Bobby Fuller Died For Your Sins
Rating: 4 out of 5 stars
“If I Was Connie Britton”? “Post-War Cinematic Dead Man Blues”? “Jesus Was A Social Drinker”? … with song titles like those, it’s gotta be a new Chuck Prophet album.
The one-time Green on Red guitarist has been carving out his career as a San Francisco loving, roots-rocking championing, dryly humorous — some might even contend snarky — skewed observer of the human condition since his 1990 solo debut, with an attack, and band, that has only sharpened and become more focused in the decades since. Look no further than the title — and title track — of Prophet’s first album in three years to know he’s not only kept that approach, but has refined his skills. The anthemic rocker kicks off with jackhammer drum beats drawing you into a treatise on the power of music wrapped around the sad tale of Bobby Fuller, deceased (at 23) and popularizer of the infamous “I Fought the Law.”

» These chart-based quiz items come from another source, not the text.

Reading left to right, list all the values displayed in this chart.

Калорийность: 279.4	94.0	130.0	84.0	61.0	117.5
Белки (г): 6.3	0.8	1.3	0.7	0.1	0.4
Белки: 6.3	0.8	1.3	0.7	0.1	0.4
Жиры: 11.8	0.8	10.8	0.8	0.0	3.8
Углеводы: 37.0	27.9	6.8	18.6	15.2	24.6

He continues that theme as “Bad Year for Rock and Roll” laments last year’s lost musical icons while looking forward to better times with “we don’t have to die/ to reach a better place” in a song with a chorus that screams to be sung along with live. From the Yardbirds meets the Cars drive of “In the Mausoleum” (dedicated to Alan Vega) that includes strangulated, supercharged guitar licks, sounding like an homage to Link Wray (an acknowledged inspiration), to the sweet, melancholy “We Got Up and Played,” a nod to all the bands who sweat it out in front of empty clubs, Prophet and his trusty Mission Express unit is fired up and strutting like the veteran ensemble they are.

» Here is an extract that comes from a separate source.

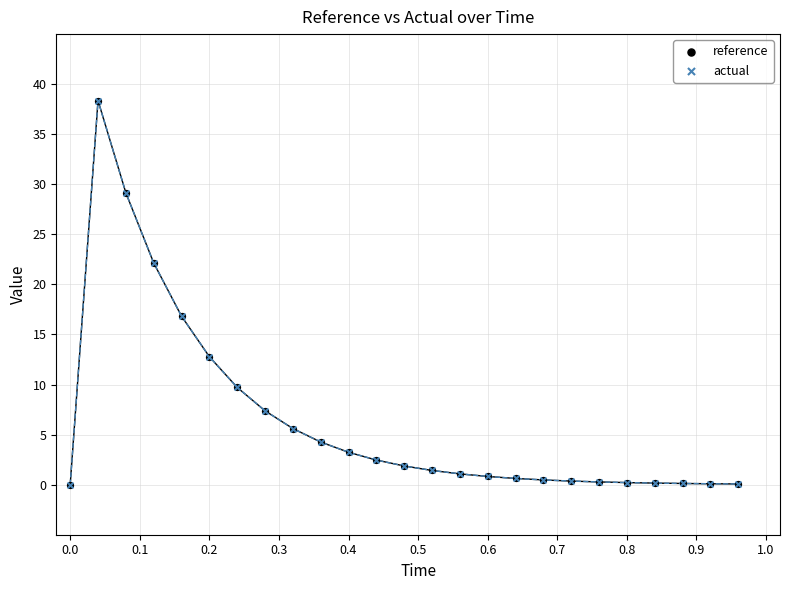

What are all the series names shown in the legend?

reference, actual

Prophet gets serious on the ominous “Killing Machine” about a serial killer zeroing in on his next victim as the guitars and drums churn like the madman’s twisted mind behind him. Thankfully, he doesn’t detail the outcome of that story, just the lead-up, letting us fill in the gruesome details ourselves. He also touches the soft spot in his (and our) heart for the sweet if sad unrequited love ballad “Open Up Your Heart,” singing “c’mon, darling/ when you gonna open up your heart for me?” with forlorn realization.
But anyone who doesn’t warm up to the tough, sinewy and even soulful chugging of “Coming Out in Code,” or the raw Stones-styled “If I Was Connie Britton,” simply isn’t a lover of the honest, unfiltered, crackling rock and roll at the center of everything Chuck Prophet espouses. The memorable melodies, exuberant playing, detailed lyrics and unflinching honesty that exudes from Prophet live is represented well in the studio here, where no less than four producers join to create this stellar addition to an already impressive catalog.
It’s hard to choose a favorite Prophet disc, but for either the uninitiated or the already on-board fan, Bobby Fuller Died For Your Sins is yet another example of not just his love of rock and roll, but an ability to create it with the spirit and intensity of the best of those that influenced him.